DEZEMBRO >> Carla Dias >>


Por mais que eu corra da sensação, é difícil evitar. No final do ano, nos dezembros já com pés na segunda quinzena, não são apenas as faturas do cartão de crédito que aumentam.

A sensação de que em breve será diferente, de que a lista de desejos terá itens diversos ticados; de que a palidez das paixões e o claustro onde reside minha imaginação ganharão cores e janelas abertas... A sensação persiste, nem sei se por mau hábito ou falta do que colocar no lugar.

E a sensação é voraz, bicho faminto e vai me comendo por dentro. E enquanto dói de despreparo para o novo, ainda que seja o ano, aproveita para arar a esperança que guardo comigo, companheira de avessos.

Dezembros me fazem sentir puxada pelos braços, sendo partida em duas essas tantas outras que já sou e há tanto tempo. Porque além do ano que finda e o que chega, eu ganho tempo, um tempo chamado férias, que deveria ser de sombra e água fresca, de diversão desembestada, mas que sempre é do refletir, do interiorizar, do engolir a seco. E, graças, também é dos discos, dos livros e dos filmes.

Dezembros e suas segundas quinzenas são efeito colateral de uma rotina ancestral, com duração apontada por calendário. É quando repensamos o que fizemos, mas com a permissão de recomeçarmos junto com os janeiros. Esse é um sentimento coletivo.

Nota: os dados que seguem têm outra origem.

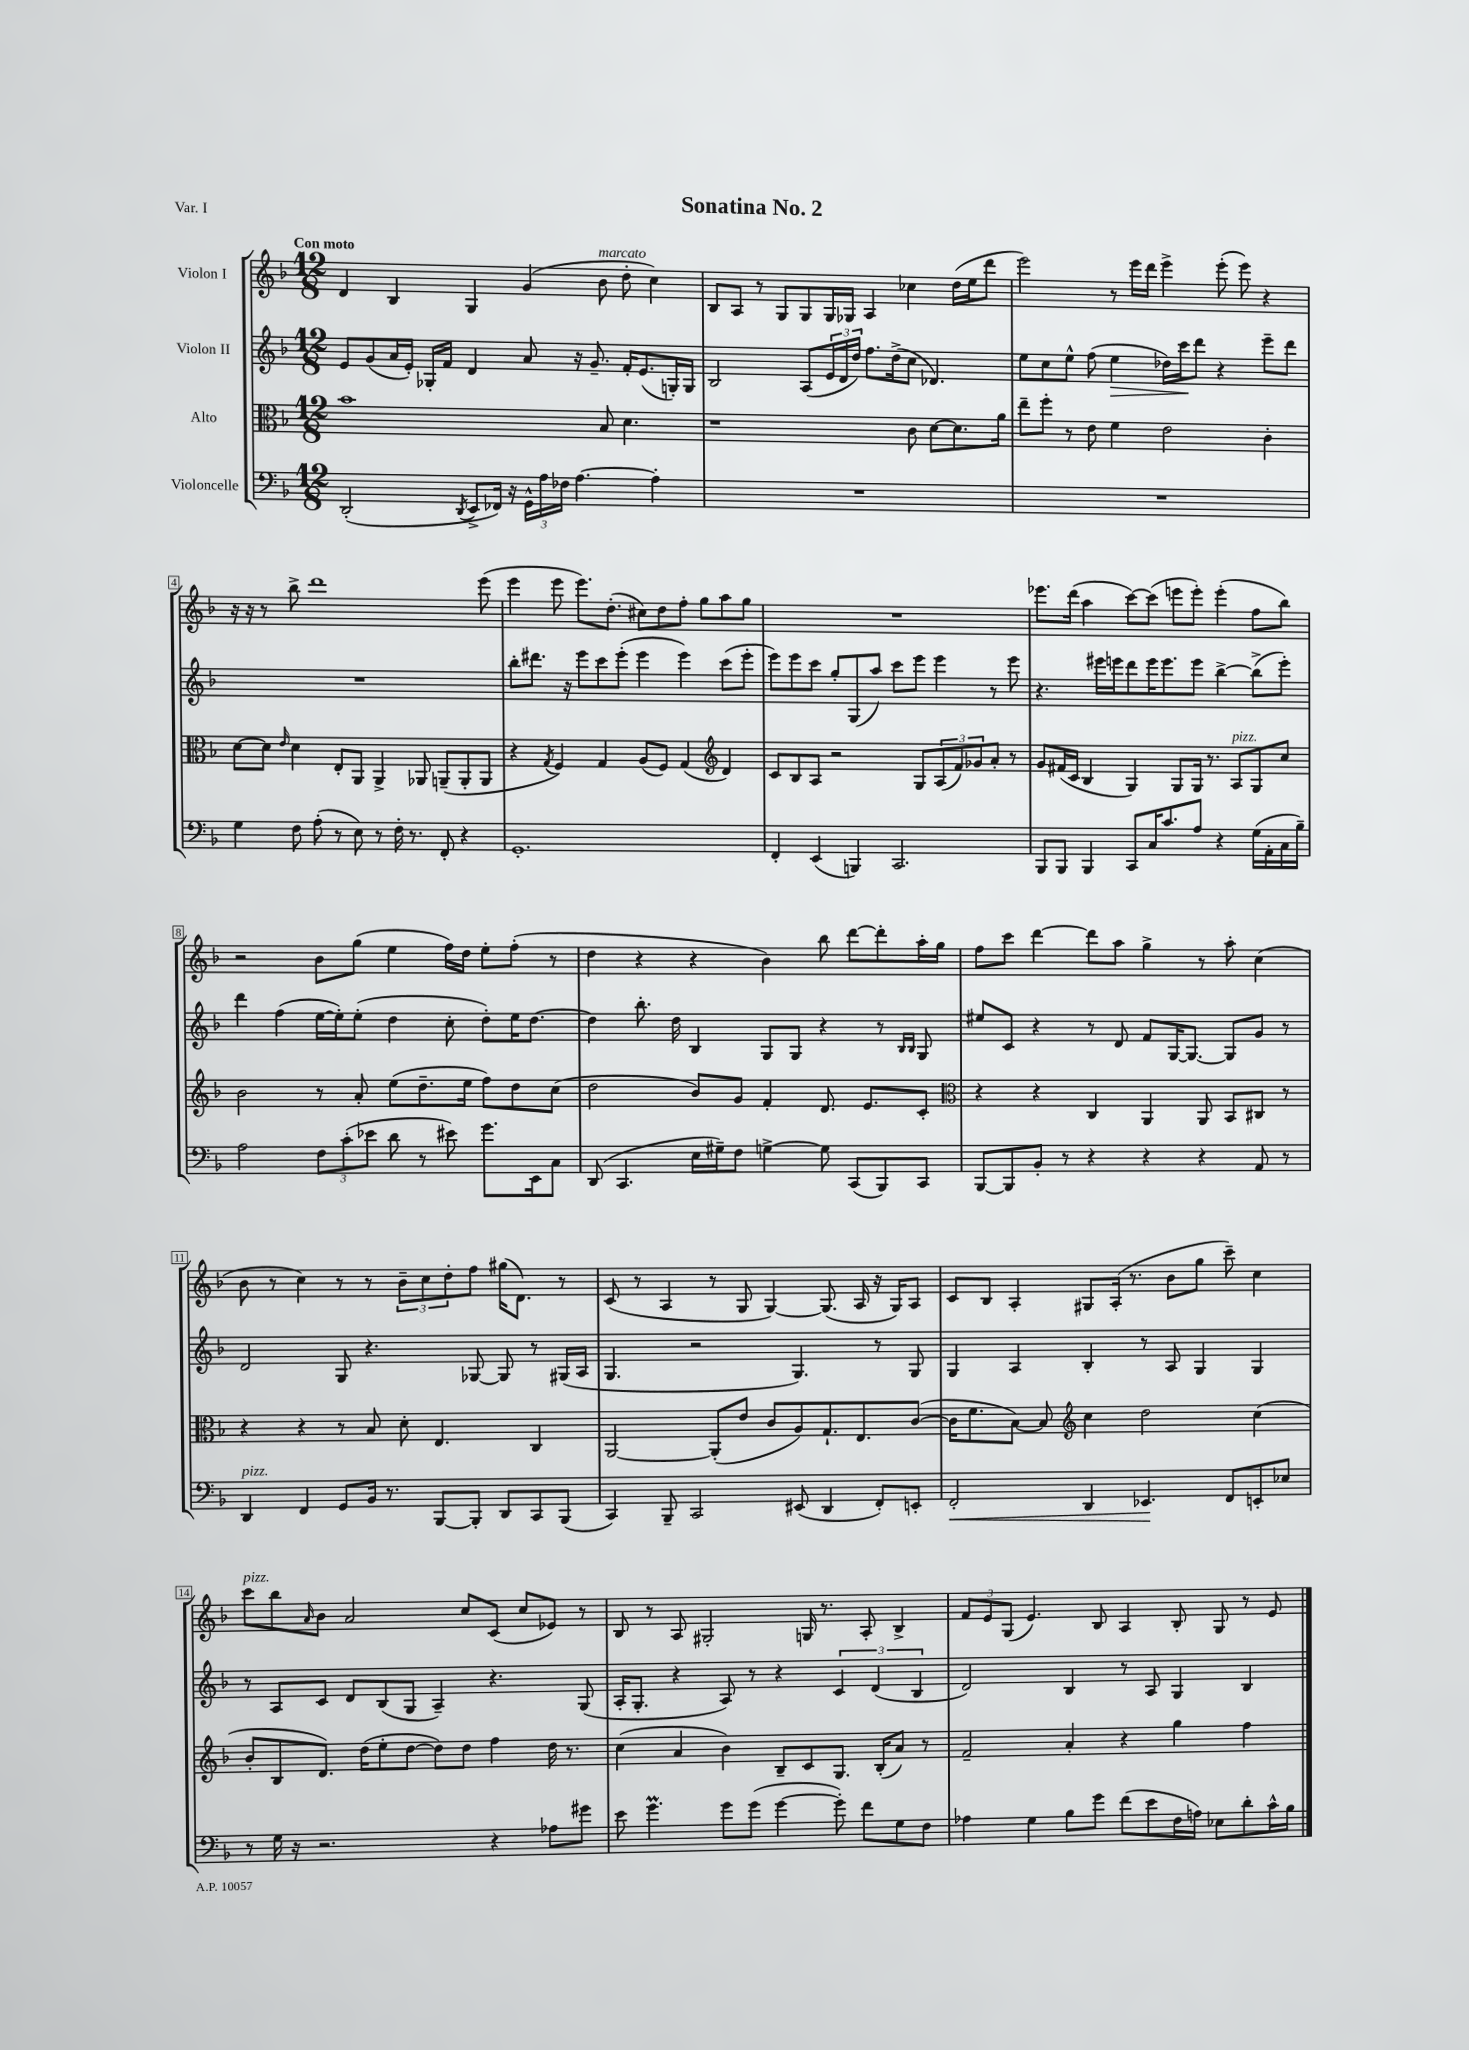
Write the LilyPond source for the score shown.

\header { title = "Sonatina No. 2" piece = "Var. I" }
<<
\new StaffGroup <<
\new Staff = "s0" \with { instrumentName = "Violon I" } {
    \clef treble \key f \major \numericTimeSignature \time 12/8 \tempo "Con moto"
    d'4 bes4 g4 g'4( bes'8^\markup { \italic "marcato" } d''8-. c''4) |
    bes8 a8 r8 g8 g8 g16 ges16 a4 ces''4 d''16( e''16 d'''8 |
    e'''2) r8 e'''16 d'''16 e'''4-> e'''8-.( e'''8) r4 |
    r16 r16 r8 bes''8-> d'''1 e'''8( |
    e'''4 e'''8 e'''8.) d''8.-.( cis''8) d''8 f''8-. g''8 a''8 g''8 |
    R1. |
    ees'''8. d'''16( a''4 c'''8~) c'''8( e'''8 e'''8-.) e'''4-.( f''8 bes''8) |
    r2 bes'8 g''8( e''4 f''16) d''16 e''8-. f''8-.( r8 |
    d''4 r4 r4 bes'4) bes''8 d'''8~ d'''8-. a''16-. g''16 |
    f''8 c'''8 d'''4~ d'''8 a''8 g''4-> r8 a''8-. c''4( |
    bes'8 r8 c''4) r8 r8 \tuplet 3/2 { bes'8-- c''8 d''8-. } f''8 gis''16( d'8.) r8 |
    c'8( r8 a4 r8 g8 g4~) g8.( a16 r16 g16) a8 |
    c'8 bes8 a4-. gis8 a16-.( r8. bes'8 g''8 c'''8--) c''4 |
    c'''8^\markup { \italic "pizz." } bes''8 \grace { a'16 } bes'8 a'2 c''8 c'8( c''8 ees'8) r8 |
    bes8 r8 a8 gis2-. g16 r8. a8-. bes4-> |
    \tuplet 3/2 { f'8 e'8 g8( } e'4.) bes8 a4 bes8-. g8 r8 e'8 \bar "|." |
}
\new Staff = "s1" \with { instrumentName = "Violon II" } {
    \clef treble \key f \major \numericTimeSignature \time 12/8
    e'8 g'8( a'16 e'16-.) ges16-. f'16 d'4 a'8 r16 g'8.-- f'16-. e'8.( g16-.) g16 |
    bes2 a8( \tuplet 3/2 { e'16 d'16 d''16) } f''8. d''16->( c''8 des'4.) |
    e''8 c''8 e''8-^ f''8( e''4\> des''16) c'''16\! d'''8 r4 e'''8-- d'''8 |
    R1. |
    bes''8-. dis'''8. r16 e'''8 c'''8 e'''8-.( e'''4 e'''4) c'''8( e'''8-. |
    e'''8) e'''8 c'''8 g''8-. g8( a''8) c'''8 e'''8 e'''4 r8 e'''8 |
    r4. eis'''16 e'''16 d'''8 e'''16 e'''8. e'''8 bes''4~-> bes''8->( e'''8-.) |
    d'''4 f''4( e''16~ e''16-.) e''8-.( d''4 c''8-. d''8-.) e''16 d''8.~ |
    d''4 bes''8.-. d''16 bes4 g8 g8 r4 r8 \grace { bes16 bes16 } g8 |
    eis''8 c'8 r4 r8 d'8 f'8 g16~ g8.~ g8 g'8 r8 |
    d'2 g8 r4. ges8~ ges8 r8 gis16( a16 |
    g4. r2 g4.) r8 g8 |
    g4 a4 bes4-. r8 a8 g4 g4 |
    r8 a8 c'8 d'8 bes8( g8 a4--) r4. g8( |
    a16-. g8.-. r4 a8) r8 r4 \tuplet 3/2 { c'4 d'4( bes4 } |
    d'2) bes4 r8 a8 g4 bes4 \bar "|." |
}
\new Staff = "s2" \with { instrumentName = "Alto" } {
    \clef alto \key f \major \numericTimeSignature \time 12/8
    bes'1 bes8 d'4. |
    r1 c'8 d'8~ d'8. a'16 |
    e''8-- f''8-. r8 e'8 f'4 e'2 c'4-. |
    d'8~ d'8 \grace { e'16 } d'4 e8-. a,8 a,4-> aes,8 a,8--( a,8-. a,8 |
    r4 \acciaccatura { g8 } f4) g4 a8( f8) g4( \clef treble d'4) |
    c'8 bes8 a8 r2 g8 \tuplet 3/2 { a8( f'8) ges'8 } a'8-. r8 |
    g'8 fis'16( c'16 bes4 g4) g8 g16 r8. a8^\markup { \italic "pizz." } g8 c''8 |
    bes'2 r8 a'8-. e''8( d''8.-- e''16 f''8) d''8 c''8( |
    d''2 bes'8) g'8 f'4-. d'8. e'8. c'8-. |
    \clef alto r4 r4 c4 a,4 a,8 bes,8 cis8 r8 |
    r4 r4 r8 bes8 d'8-. e4. c4 |
    a,2~ a,8-.( e'8 c'8 a8) g8.-! e8. c'8~( |
    c'16 f'8. bes8~) bes8 \clef treble c''4 d''2 c''4( |
    bes'8-. bes8 d'8.) d''16( e''8-. d''8~ d''8) d''8 f''4 d''16 r8. |
    c''4( a'4 bes'4) bes8-- c'8 g8. bes16-.( a'8) r8 |
    f'2-- a'4-. r4 g''4 f''4 \bar "|." |
}
\new Staff = "s3" \with { instrumentName = "Violoncelle" } {
    \clef bass \key f \major \numericTimeSignature \time 12/8
    d,2-.( \acciaccatura { d,8 } e,8-> fes,16) r16 \tuplet 3/2 { g,16-^ a16 fes16 } a4.~ a4-. |
    R1. |
    R1. |
    g4 f8 a8-.( r8 e8) r8 f16-. r8. f,8-. r4 |
    g,1.-. |
    f,4-. e,4( b,,4) c,2. |
    bes,,8 bes,,8 bes,,4 c,8 c16 c'8. a8 r4 g16( a,16-. c16 bes16--) |
    a2 \tuplet 3/2 { f8 c'8-.( ees'8 } d'8 r8 eis'8) g'8. e,16 c8 |
    d,8( c,4. e16 gis16--) f8 g4~-> g8 c,8( bes,,8) c,8 |
    bes,,8~ bes,,8 bes,8-. r8 r4 r4 r4 a,8 r8 |
    d,4^\markup { \italic "pizz." } f,4 g,8 bes,16 r8. bes,,8~ bes,,8-. d,8 c,8 bes,,8( |
    c,4) bes,,8-- c,2 eis,8( d,4 f,8-.) e,8-. |
    f,2-.\< d,4 ees,4.\! f,8 e,8-. ees8 |
    r8 g16 r16 r2. r4 aes8 gis'8 |
    e'8 g'4.\prall g'8 g'8( g'4~ g'8-.) f'8 g8 f8 |
    aes4 g4 bes8 g'8 f'8( e'8 f16 a16) ees8 d'8-. c'16-^ bes16 \bar "|." |
}
>>
>>
\layout { \context { \Score \override BarNumber.stencil = #(make-stencil-boxer 0.1 0.3 ly:text-interface::print) } }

Agora, o que sentimos pelos janeiros já é particular, tem a ver com a realidade autoral, as circunstâncias criadas a partir dos desejos de dezembro, onde tentamos plantar certo esquecimento pelos outros dez meses do ano, mesmo sabendo ser impossível.

Há bálsamo nesse esquecimento desajustado.

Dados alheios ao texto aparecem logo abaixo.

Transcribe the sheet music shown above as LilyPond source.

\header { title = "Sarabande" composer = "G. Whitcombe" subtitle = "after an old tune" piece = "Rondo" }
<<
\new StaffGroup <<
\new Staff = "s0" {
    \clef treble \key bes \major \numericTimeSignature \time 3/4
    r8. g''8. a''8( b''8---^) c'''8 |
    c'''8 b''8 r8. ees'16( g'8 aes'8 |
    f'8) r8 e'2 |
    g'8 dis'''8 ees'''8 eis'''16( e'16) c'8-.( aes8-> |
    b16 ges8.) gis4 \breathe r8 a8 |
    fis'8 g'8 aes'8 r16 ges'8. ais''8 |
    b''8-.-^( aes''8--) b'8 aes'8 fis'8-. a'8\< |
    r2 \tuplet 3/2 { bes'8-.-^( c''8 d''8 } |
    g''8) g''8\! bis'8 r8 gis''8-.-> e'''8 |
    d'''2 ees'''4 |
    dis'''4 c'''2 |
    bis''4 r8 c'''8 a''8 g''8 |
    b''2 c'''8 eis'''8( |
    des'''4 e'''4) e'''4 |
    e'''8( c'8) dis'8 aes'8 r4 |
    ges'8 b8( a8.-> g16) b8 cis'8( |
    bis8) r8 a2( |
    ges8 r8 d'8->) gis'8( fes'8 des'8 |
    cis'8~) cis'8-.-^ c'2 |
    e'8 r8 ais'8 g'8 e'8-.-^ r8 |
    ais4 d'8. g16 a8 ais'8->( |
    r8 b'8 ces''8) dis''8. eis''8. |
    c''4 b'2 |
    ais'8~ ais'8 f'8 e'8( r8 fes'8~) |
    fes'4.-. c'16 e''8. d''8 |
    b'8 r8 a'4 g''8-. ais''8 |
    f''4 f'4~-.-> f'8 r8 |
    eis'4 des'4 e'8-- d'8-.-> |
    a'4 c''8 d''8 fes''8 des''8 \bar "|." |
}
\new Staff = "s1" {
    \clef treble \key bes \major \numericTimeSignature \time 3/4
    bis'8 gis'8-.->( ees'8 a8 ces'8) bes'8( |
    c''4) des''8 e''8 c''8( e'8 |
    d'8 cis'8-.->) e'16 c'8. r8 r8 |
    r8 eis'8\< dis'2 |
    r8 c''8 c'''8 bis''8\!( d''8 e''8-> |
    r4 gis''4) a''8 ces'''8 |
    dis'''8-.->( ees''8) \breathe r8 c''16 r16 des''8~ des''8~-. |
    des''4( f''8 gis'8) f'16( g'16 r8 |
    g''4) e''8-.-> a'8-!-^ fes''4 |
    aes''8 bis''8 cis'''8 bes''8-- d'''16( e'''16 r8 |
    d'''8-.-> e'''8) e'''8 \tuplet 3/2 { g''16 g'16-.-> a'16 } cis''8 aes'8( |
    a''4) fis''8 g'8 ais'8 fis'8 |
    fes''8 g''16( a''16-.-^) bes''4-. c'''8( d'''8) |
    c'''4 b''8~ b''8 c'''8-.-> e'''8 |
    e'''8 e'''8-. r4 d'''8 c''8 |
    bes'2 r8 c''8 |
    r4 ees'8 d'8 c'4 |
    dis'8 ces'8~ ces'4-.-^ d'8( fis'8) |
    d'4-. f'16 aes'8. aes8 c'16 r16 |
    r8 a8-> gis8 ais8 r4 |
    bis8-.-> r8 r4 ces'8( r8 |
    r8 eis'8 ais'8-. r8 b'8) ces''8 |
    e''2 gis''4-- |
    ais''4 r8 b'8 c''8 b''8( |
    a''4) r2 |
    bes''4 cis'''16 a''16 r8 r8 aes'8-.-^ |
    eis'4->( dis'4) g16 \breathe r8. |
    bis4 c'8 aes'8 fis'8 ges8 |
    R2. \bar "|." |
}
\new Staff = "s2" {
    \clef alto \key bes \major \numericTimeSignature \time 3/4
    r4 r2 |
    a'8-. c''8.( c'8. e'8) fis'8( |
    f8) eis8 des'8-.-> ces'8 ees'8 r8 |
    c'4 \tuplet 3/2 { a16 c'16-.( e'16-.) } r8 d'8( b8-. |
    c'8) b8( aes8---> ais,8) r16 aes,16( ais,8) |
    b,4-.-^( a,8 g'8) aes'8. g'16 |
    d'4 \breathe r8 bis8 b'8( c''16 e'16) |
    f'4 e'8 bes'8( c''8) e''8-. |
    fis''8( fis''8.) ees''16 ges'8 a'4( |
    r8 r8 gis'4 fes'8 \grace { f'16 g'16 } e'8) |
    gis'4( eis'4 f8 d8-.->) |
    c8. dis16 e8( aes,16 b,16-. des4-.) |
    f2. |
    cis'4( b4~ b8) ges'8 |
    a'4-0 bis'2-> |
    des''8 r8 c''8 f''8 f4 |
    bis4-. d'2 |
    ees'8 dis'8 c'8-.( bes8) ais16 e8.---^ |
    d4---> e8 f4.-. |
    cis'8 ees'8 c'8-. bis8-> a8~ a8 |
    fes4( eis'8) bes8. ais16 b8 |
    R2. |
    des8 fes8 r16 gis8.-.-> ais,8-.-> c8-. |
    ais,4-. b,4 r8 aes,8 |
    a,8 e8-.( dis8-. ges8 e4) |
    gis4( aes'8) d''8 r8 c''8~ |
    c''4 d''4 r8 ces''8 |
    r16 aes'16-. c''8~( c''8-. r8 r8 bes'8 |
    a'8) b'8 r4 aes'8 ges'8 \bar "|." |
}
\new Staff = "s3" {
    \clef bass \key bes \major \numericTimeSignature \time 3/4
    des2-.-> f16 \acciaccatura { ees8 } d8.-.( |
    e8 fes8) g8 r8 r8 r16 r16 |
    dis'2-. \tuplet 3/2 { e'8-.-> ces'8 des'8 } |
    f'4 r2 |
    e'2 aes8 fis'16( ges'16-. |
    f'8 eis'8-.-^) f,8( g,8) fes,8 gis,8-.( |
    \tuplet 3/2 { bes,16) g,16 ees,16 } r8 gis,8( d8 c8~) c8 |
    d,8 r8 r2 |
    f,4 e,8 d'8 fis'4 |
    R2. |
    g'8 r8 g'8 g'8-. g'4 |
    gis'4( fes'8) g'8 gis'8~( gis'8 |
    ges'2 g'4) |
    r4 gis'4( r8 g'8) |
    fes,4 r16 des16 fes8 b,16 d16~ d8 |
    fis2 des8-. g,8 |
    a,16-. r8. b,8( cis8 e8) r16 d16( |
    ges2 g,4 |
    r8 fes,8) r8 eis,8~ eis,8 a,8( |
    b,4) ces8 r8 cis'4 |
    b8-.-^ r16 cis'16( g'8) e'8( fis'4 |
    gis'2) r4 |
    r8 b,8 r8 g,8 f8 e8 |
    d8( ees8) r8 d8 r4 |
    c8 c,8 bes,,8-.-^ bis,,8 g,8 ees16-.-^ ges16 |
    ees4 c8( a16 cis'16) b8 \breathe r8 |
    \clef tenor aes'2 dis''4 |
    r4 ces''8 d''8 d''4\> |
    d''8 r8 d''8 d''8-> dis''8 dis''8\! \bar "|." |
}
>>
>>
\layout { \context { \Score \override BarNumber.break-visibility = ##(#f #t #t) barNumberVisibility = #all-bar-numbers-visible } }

A verdade é que eu adoro julhos... Julhos me encantam de um jeito que nem sei. É a estação que chegou há pouco e já está mais acolhedora no julho. Fevereiros sabotam a quietude necessária para que eu continue ensimesmando e ruminando minhas ideias sem pé nem cabeça.

Março?

Eu poderia falar sobre o que sinto por todos os meses do ano, até mesmo por um ano inteiro de determinada década da minha vida, mas olha que estamos em dezembro... Segunda quinzena... Inquietação demais me impede de traçar um calendário particular. Janeiro de ano que vem despontando... E férias! Nada a fazer com tanto em pauta.

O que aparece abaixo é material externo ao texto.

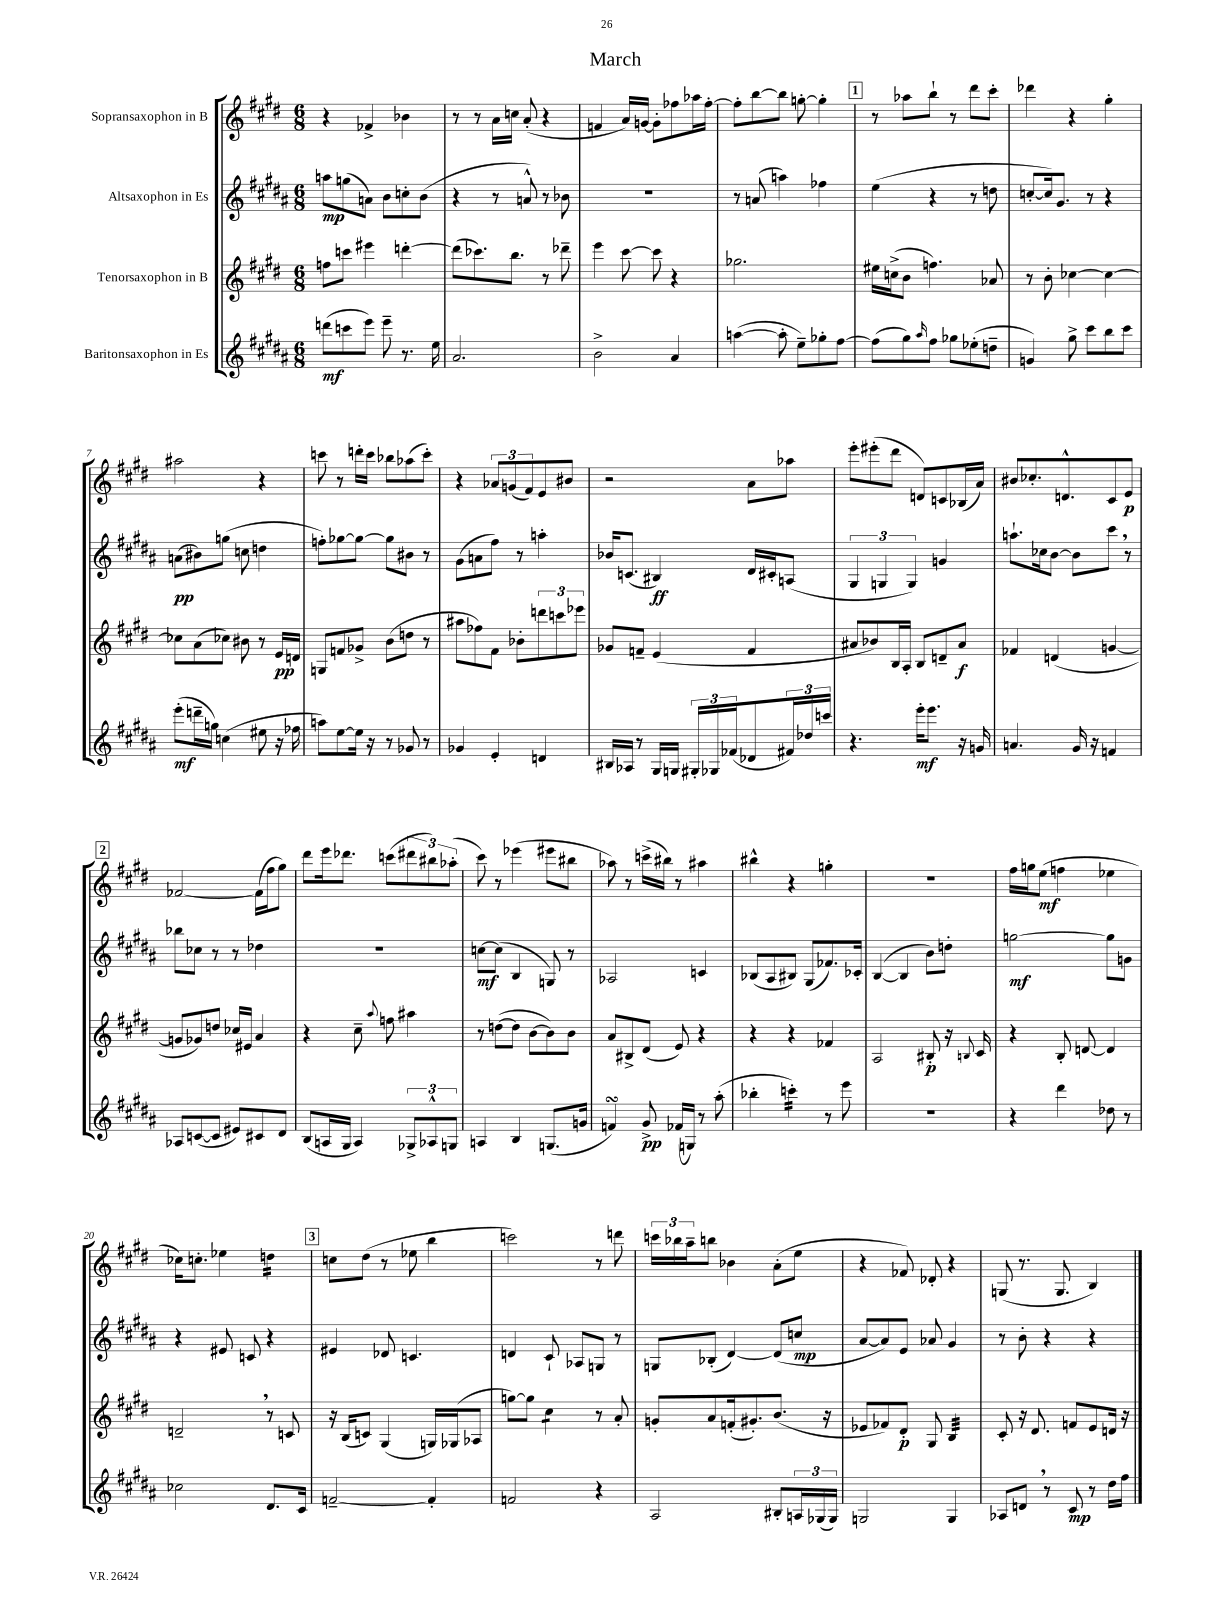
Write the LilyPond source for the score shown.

Quem não sofre da síndrome do dezembro chegando ao janeiro que atire o primeiro calendário.


www.carladias.com

Comentários

Unknown disse…
Eu adoro o clima de dezembro, embora, para mim, sempre tenha um toque de melancolia e nostalgia. Mas é só romper o ano novo que tudo passa.
Carla Dias disse…
Fernanda... Nesta crônica, dezembro é apenas uma metáfora para o tempo que passamos a repensar sobre quem somos e em quem gostaríamos de nos tornar, ou se este é um desejo válido, crentes de que podemos agarrar um recomeço: o janeiro. Acho que a melancolia e a nostalgia fazem parte desse período. Mas como você disse, basta chegar o ano novo e a gente entra novamente no clima das descobertas. E isso é bom...
Gostei do humor, Carla. :) Boas férias, com múita música, letras e vídeos.